SAN ANTONIO — It hadn't happened since Derek Fisher and 0.4 of a second were intertwined forever in Laker lore, almost two years having come and gone since the last Laker victory in San Antonio.
It occurred again Friday, the dramatic playoff flair not quite there but the timing nearly impeccable, the Lakers beating the Spurs, convincingly, six days after topping Detroit and six weeks from a playoff appearance if this caliber of play continues.
For The Record
Los Angeles Times Sunday March 12, 2006 Home Edition Main News Part A Page 2 National Desk 1 inches; 37 words Type of Material: Correction
Lakers -- A headline in Sports on Saturday said the Lakers had beaten the San Antonio Spurs for the first time since May 13, 2004. Friday night's victory was the Lakers' first in San Antonio since then.
The final score was 100-92, Lakers, and it wasn't even that close at SBC Center.
The Lakers did it by out-Spurring the Spurs, crushing them in points in the paint, 56-26, and outrebounding them, 43-35. The Lakers had 11 offensive rebounds, the Spurs only five.
Kobe Bryant had an off night -- 29 points on 11-for-29 shooting -- but Smush Parker was there with 18 points, and Lamar Odom had 13 points, nine assists and eight rebounds, and even Kwame Brown stepped into the fray with 10 points, eight rebounds and commendable post defense on Tim Duncan.
It was a big enough victory to make Laker owner Jerry Buss smile for the cameras.
A rare presence at road games this season, he took in the game from the second row behind the Laker bench and posed for photos afterward with dozens of fans, many of them wearing Laker colors.
"Wonderful win," he said. "When you beat San Antonio in San Antonio, that's an accomplishment."
The Lakers took over seventh place in the Western Conference by themselves, slipping ahead of New Orleans and climbing to within 1 1/2 games of Memphis for sixth.
The Lakers had been 0-12 against the Spurs and Phoenix Suns since the Shaquille O'Neal trade in July 2004, and if there was ever a time for the Sun-Spur skid to end, Friday made sense.
It was the fourth game in five days for the Spurs, who played in Phoenix the previous night and arrived home at 3 a.m.
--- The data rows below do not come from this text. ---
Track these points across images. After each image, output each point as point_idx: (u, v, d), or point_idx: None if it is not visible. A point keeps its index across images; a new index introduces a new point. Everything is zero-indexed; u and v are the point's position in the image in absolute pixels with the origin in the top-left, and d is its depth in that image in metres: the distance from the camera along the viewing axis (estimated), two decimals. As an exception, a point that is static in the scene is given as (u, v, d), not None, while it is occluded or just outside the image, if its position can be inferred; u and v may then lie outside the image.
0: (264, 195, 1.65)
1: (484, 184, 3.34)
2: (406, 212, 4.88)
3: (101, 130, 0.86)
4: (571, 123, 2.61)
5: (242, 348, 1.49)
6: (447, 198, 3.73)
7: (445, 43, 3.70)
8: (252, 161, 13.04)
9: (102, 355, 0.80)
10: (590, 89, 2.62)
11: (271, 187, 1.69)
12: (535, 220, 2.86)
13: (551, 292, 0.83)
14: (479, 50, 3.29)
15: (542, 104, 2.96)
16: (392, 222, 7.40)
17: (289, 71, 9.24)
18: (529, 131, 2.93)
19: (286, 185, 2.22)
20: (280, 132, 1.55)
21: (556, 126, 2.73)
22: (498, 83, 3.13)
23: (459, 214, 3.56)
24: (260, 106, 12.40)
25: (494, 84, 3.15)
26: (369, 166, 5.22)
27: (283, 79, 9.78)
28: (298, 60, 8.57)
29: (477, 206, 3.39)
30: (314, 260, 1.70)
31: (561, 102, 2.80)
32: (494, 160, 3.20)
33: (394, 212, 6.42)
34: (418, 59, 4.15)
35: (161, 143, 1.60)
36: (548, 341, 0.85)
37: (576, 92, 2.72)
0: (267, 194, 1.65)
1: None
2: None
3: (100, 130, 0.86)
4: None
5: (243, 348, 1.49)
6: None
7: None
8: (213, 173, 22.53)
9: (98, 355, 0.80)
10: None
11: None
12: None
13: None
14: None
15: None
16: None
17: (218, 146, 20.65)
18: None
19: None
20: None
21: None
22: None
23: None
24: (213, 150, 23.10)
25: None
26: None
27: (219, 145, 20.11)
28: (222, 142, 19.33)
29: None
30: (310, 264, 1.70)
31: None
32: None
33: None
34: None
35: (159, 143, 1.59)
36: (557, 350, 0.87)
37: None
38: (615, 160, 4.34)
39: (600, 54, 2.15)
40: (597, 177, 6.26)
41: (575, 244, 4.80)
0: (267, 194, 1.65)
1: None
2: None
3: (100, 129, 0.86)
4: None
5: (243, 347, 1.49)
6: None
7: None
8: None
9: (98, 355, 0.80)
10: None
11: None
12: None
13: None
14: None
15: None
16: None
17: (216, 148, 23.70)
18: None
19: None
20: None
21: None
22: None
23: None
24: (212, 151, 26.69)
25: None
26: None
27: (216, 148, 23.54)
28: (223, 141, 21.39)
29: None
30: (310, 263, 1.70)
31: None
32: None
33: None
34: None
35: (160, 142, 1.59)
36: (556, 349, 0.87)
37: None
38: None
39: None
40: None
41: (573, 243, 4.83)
On top of it, seven of their 13 losses had been in the second game of back-to-back situations.
Make it eight of 14.
"It was huge for us," said Luke Walton, who has rediscovered part of his game, finishing with 13 points and 10 rebounds.
"It's obviously nowhere near the same as the Fisher '0.4' game, but we haven't beaten them in two years. Especially at their place, when we're fighting for playoff positions and just to make the playoffs, this is a very good win for us."
The Spurs had been 26-3 at home, but no longer, and Brown had been 23 years old, but not anymore, his 24th birthday taking place Friday as he made all four of his shots and had four offensive rebounds.
Brown filled the lane for a dunk on a fastbreak, dunked a key lob pass from Parker late in the game, and helped stifle Duncan, who had only 12 points and four rebounds.
Adding to the magnitude of the victory was the fact that it was an off night for Bryant. He did have 11 points in the fourth quarter, finally finding a semblance of his game in the waning minutes, but he understood what had happened -- his teammates carrying him instead of the other way around.
"It's very important," Bryant said. "There will be nights during the season where they don't shoot the ball particularly well and I carry us to a win. Tonight, I didn't shoot the ball well for three and a half quarters and they picked up the slack and gave me the room to do what I do late in the ballgame."
Just hanging on to win was good enough for Laker followers, who have seen the team lose eight times after being tied or leading in the final minute of the fourth quarter.
An 18-point Laker lead in the third quarter gradually shrunk to nine with 4:12 to play, but there would be no repeat of the Sacramento game in which a four-point lead in the final 22 seconds of the fourth quarter was wasted. Or the Memphis game, where another four-point lead dissolved in the final minute. Or the Boston loss, where a Paul Pierce free throw with 3.2 seconds left ended the Lakers' chance of victory.
"I thought they did a good job of milking the clock, running the clock, using that last quarter to pace the game," Laker Coach Phil Jackson said.
It helped that Walton had another well-rounded game off the bench, scoring six points in the final quarter and dunking after a pass from Bryant with the shot clock winding down, helping to halt a brief Spur rally.
In past games, and in past fourth quarters, Bryant might have taken an off-balance shot, a decent proposition on many nights. Instead, the ball was sent Walton's way.
"I think [Bryant is] starting to trust us more down the stretch," Walton said. "You've got to make those extra plays, and we've got to be able to convert them. When we play like that, we give ourselves a lot better chance of winning."